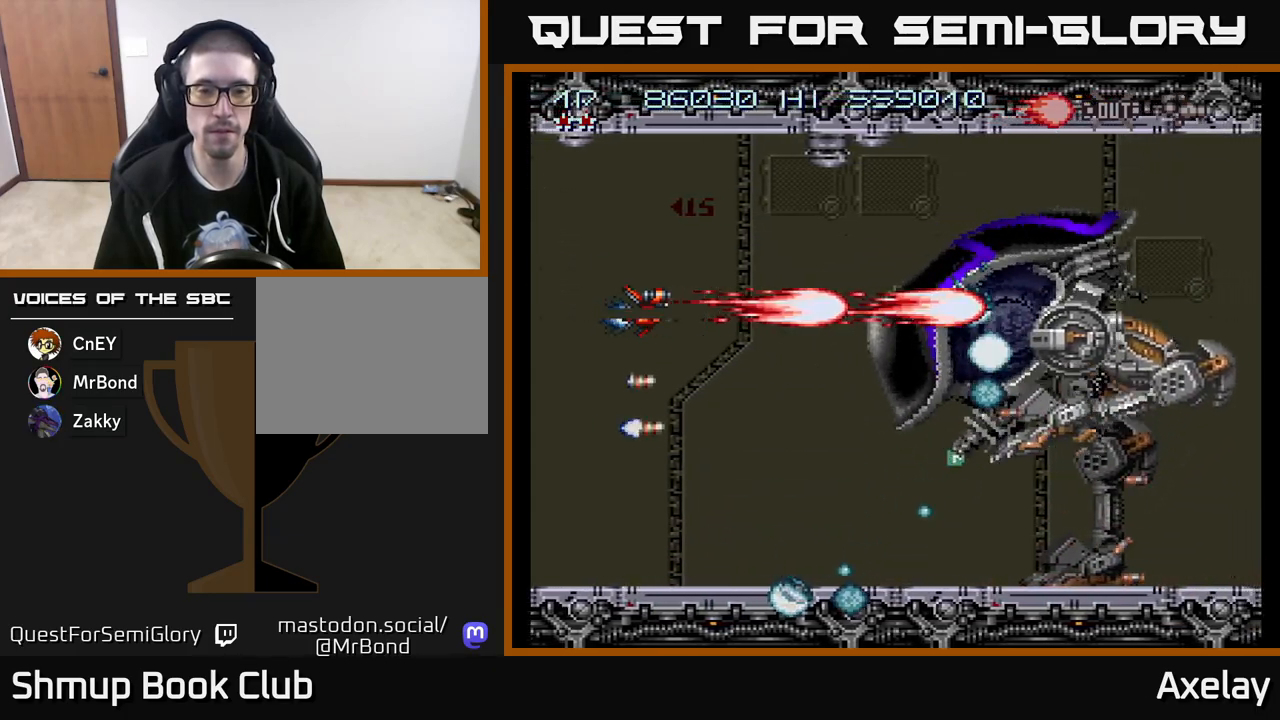
{"buttons": ["A", "X"], "right_stick": "center", "events": []}
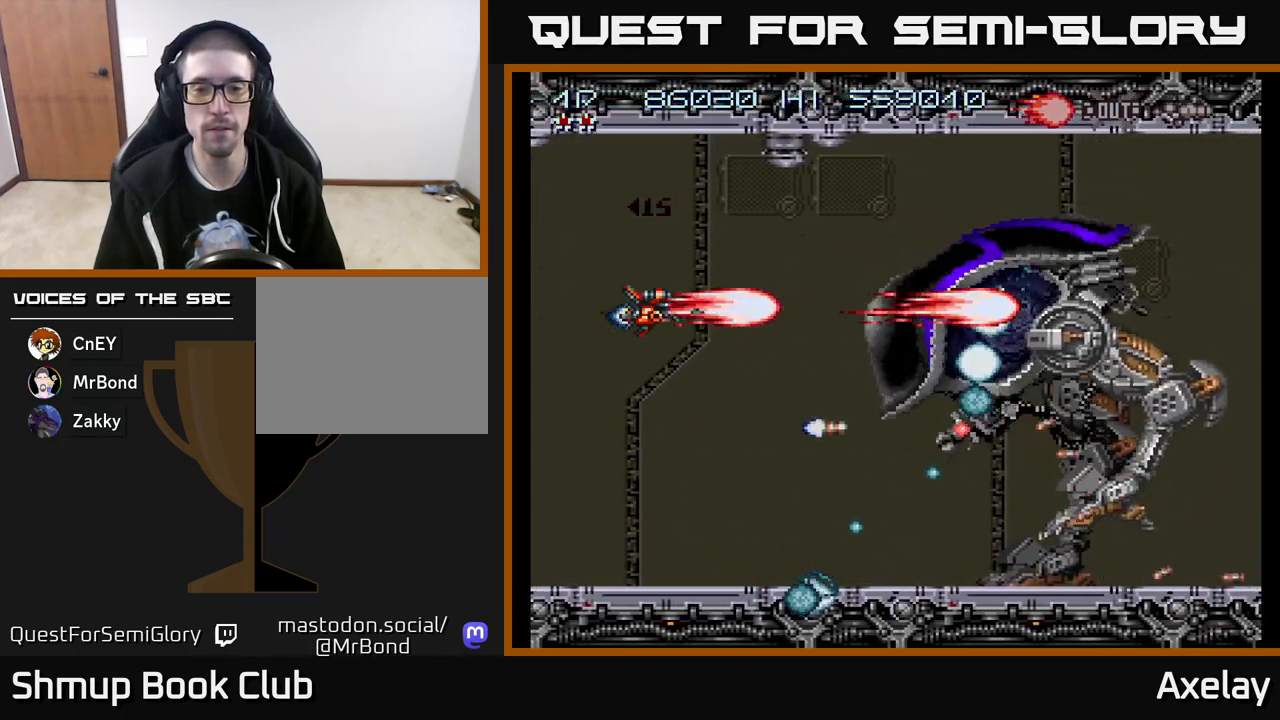
{"buttons": ["A", "X"], "right_stick": "center", "events": []}
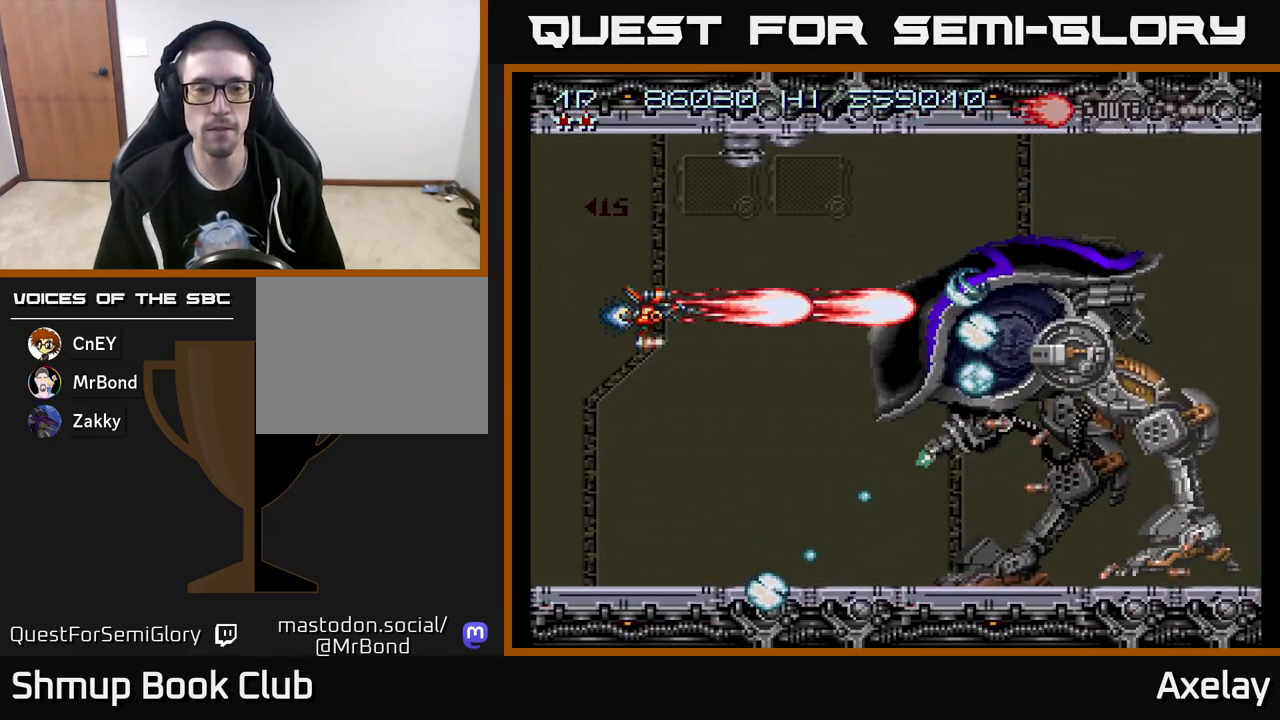
{"buttons": ["A", "X"], "right_stick": "center", "events": []}
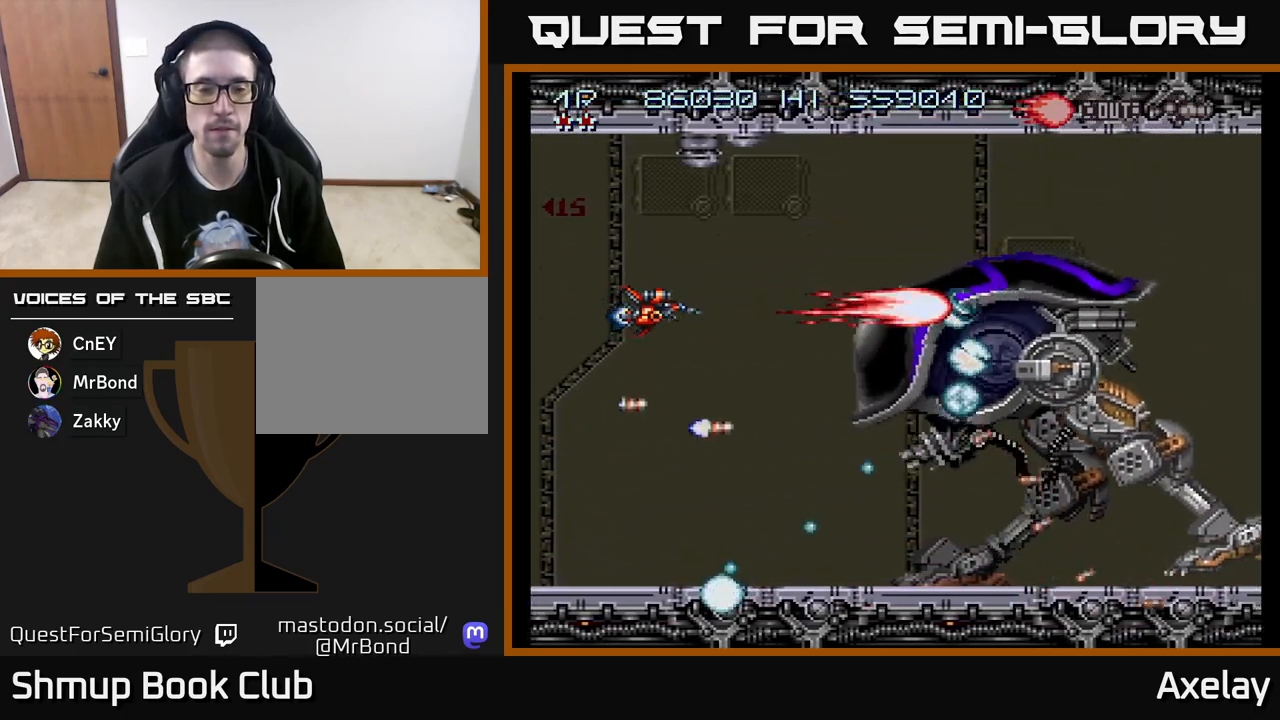
{"buttons": ["A", "X"], "right_stick": "center", "events": []}
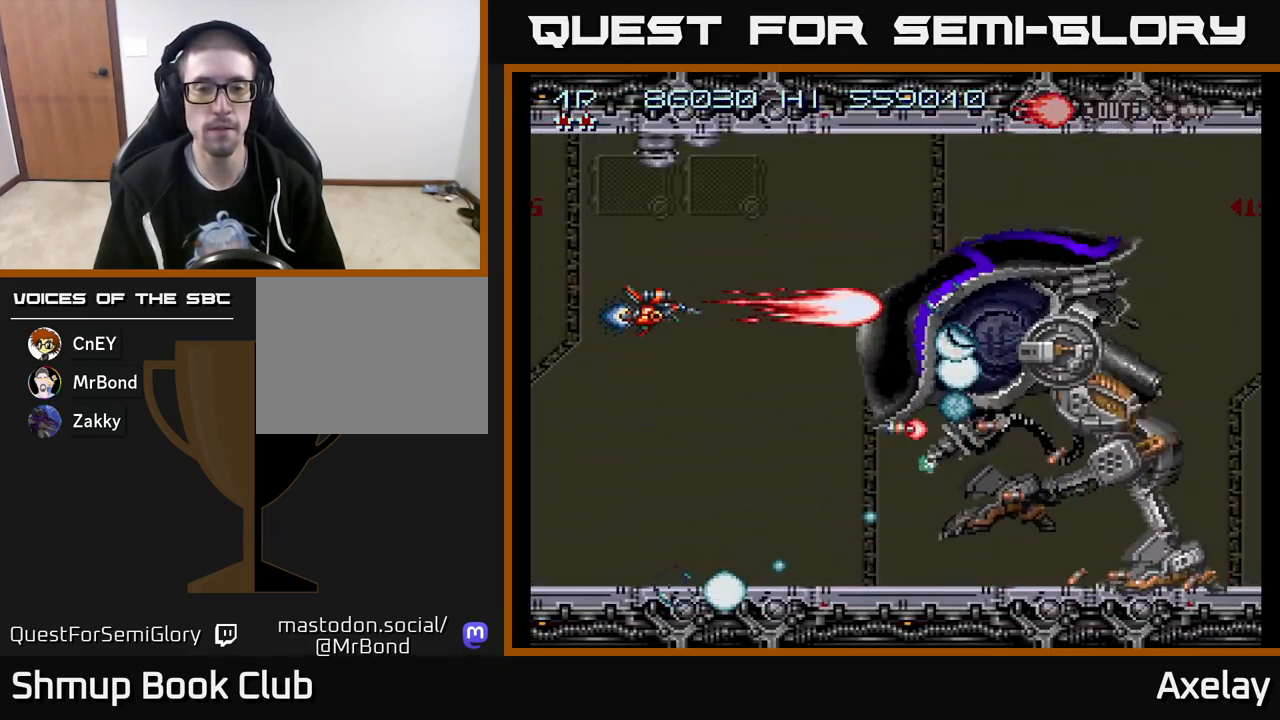
{"buttons": ["A", "X"], "right_stick": "center", "events": []}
- - -
A verbatim copy of every entry is wanted; the pictures stay out of it.

{"buttons": ["A", "X"], "right_stick": "center", "events": []}
{"buttons": ["A", "X"], "right_stick": "center", "events": []}
{"buttons": ["A", "X"], "right_stick": "center", "events": []}
{"buttons": ["A", "X"], "right_stick": "center", "events": []}
{"buttons": ["A", "X"], "right_stick": "center", "events": []}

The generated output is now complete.